> **CONSIGNE 1**
D'après l'article sur Allyson Felix, où se tiennent les sélections américaines qu'elle doit passer pour aller à Londres ?
> **CONSIGNE 2**
Écrivez la suite de l'article sur Allyson Felix, à partir de sa dernière phrase.

> **BLOC DE TEXTE**
··········
La sprinteuse américaine Allyson Felix n'exclut pas de prendre part à deux épreuves cet été lors des Jeux olympiques, mais s'interroge encore sur quel type de doublé tenter.

Rebecca Bryan AGENCE FRANCE-PRESSE

Le 200 m reste «la» course de la Californienne, qui devra en passer par les sélections américaines fin juin à Eugene (Oregon) pour valider un billet pour Londres, mais elle se demande si elle va y ajouter le 400 m ou le 100 m.

«Le 200, c'est mon bébé, ma course favorite, indique Felix, triple championne du monde de la distance mais jamais médaillée d'or olympique (argent en 2004 et 2008). «Cela fait quatre ans que je pense à cette médaille d'argent», ruminait-elle dimanche à Dallas lors de la traditionnelle rencontre pré-olympique des médias avec les sportifs.

L'or du 200 m reste la priorité des priorités pour Felix et son entraîneur Bob Kersee. «Mais je suis ouverte à l'idée de courir une autre épreuve», explique la gazelle de 26 ans, basée à Los Angeles.

Elle pourrait choisir de doubler 200 et 400 m, comme l'an dernier aux Mondiaux de Daegu (Corée du sud), mais les résultats n'ont pas été à la heuteur de ses espérances et elle a perdu sa couronne mondiale du 200 m (bronze, argent sur 400 m).
··········
> **DONNÉES**
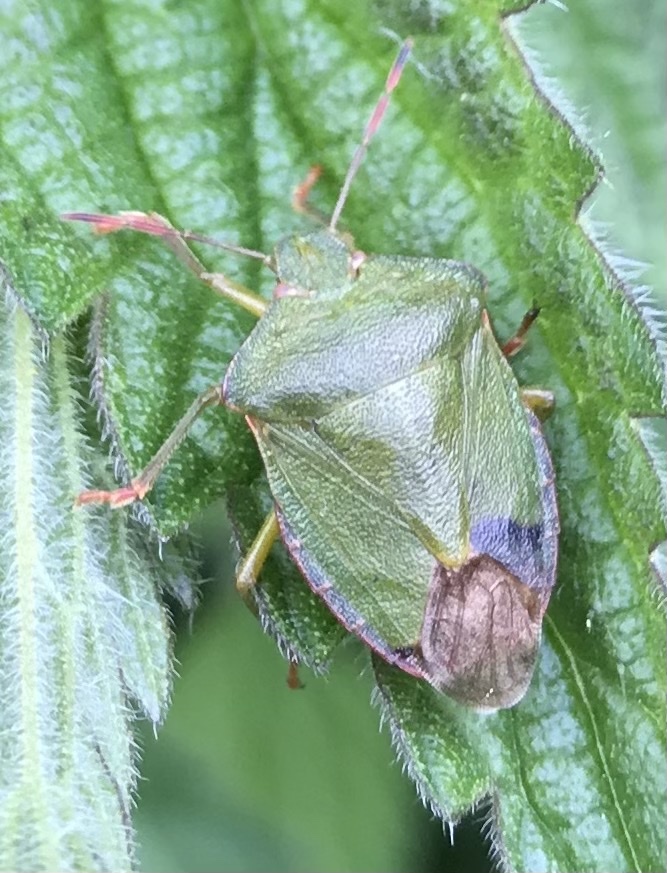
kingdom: Animalia
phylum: Arthropoda
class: Insecta
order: Hemiptera
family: Pentatomidae
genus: Palomena
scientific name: Palomena prasina
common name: Green shieldbug
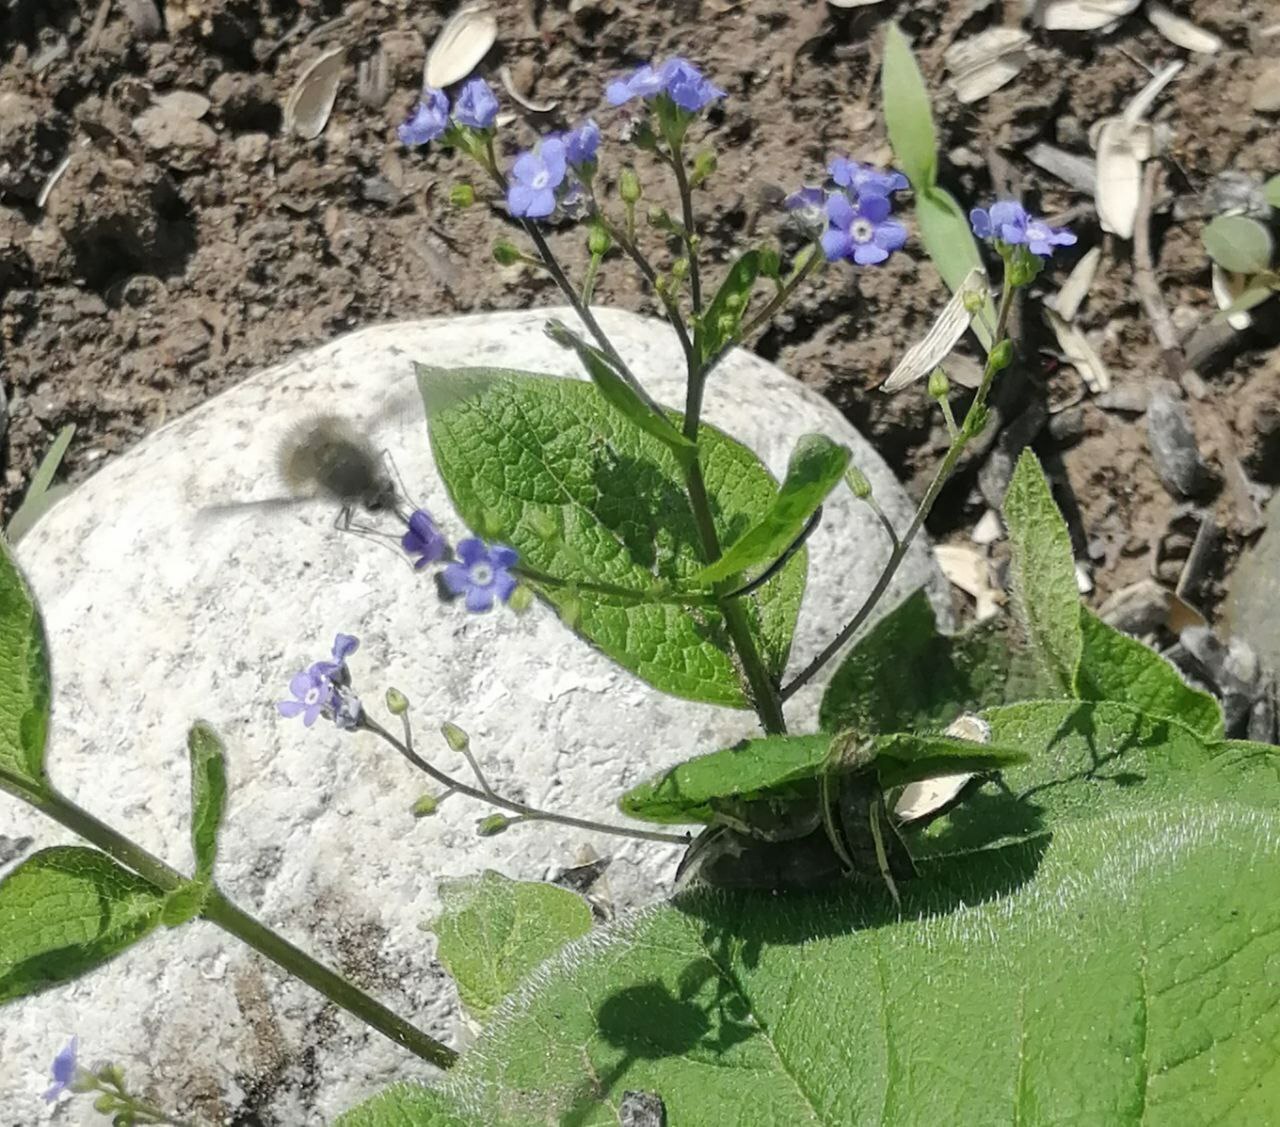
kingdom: Animalia
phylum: Arthropoda
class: Insecta
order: Diptera
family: Bombyliidae
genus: Bombylius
··········
> **RÉPONSE 1**
À Eugene, dans l'Oregon, fin juin.

> **RÉPONSE 2**
Et si Felix doublait plutôt 100 et 200 m? «C'est définitivement une de mes possibilités», dit-elle. La réponse est convenue, mais la question est brûlante depuis sa récente victoire sur 100 m lors de la réunion de la Ligue de Diamant à Doha, où elle a signé un 10,92 -son record personnel- pour sa rentrée en individuel. Elle a battu au passage les Jamaïcaines Veronica Campbell-Brown, son bourreau sur 200 m aux JO d'Athènes et de Pékin, et Shelly-Ann Fraser-Pryce, championne olympique en titre de la ligne droite.

«Depuis cette course, les gens croient véritablement en moi», souligne la frêle américaine (1,68 m, 57 kg) à propos de ce 3e meilleur chrono de la saison.

«C'était une belle manière de commencer la saison, souligne-t-elle. Je vais dans la bonne direction. Je suis dans les clous du programme».

La difficulté d'un doublé va résider dans le fait que le 400 ou le 100 m précédera au programme son 200 m chéri, ce qui s'est révélé un handicap en termes de gestion des efforts l'été dernier à Daegu.

À l'entendre, l'expérience sud-coréenne l'a toutefois renforcée plutôt que refroidie dans son désir de doublé: «Maintenant, je sais que je peux courir deux épreuves».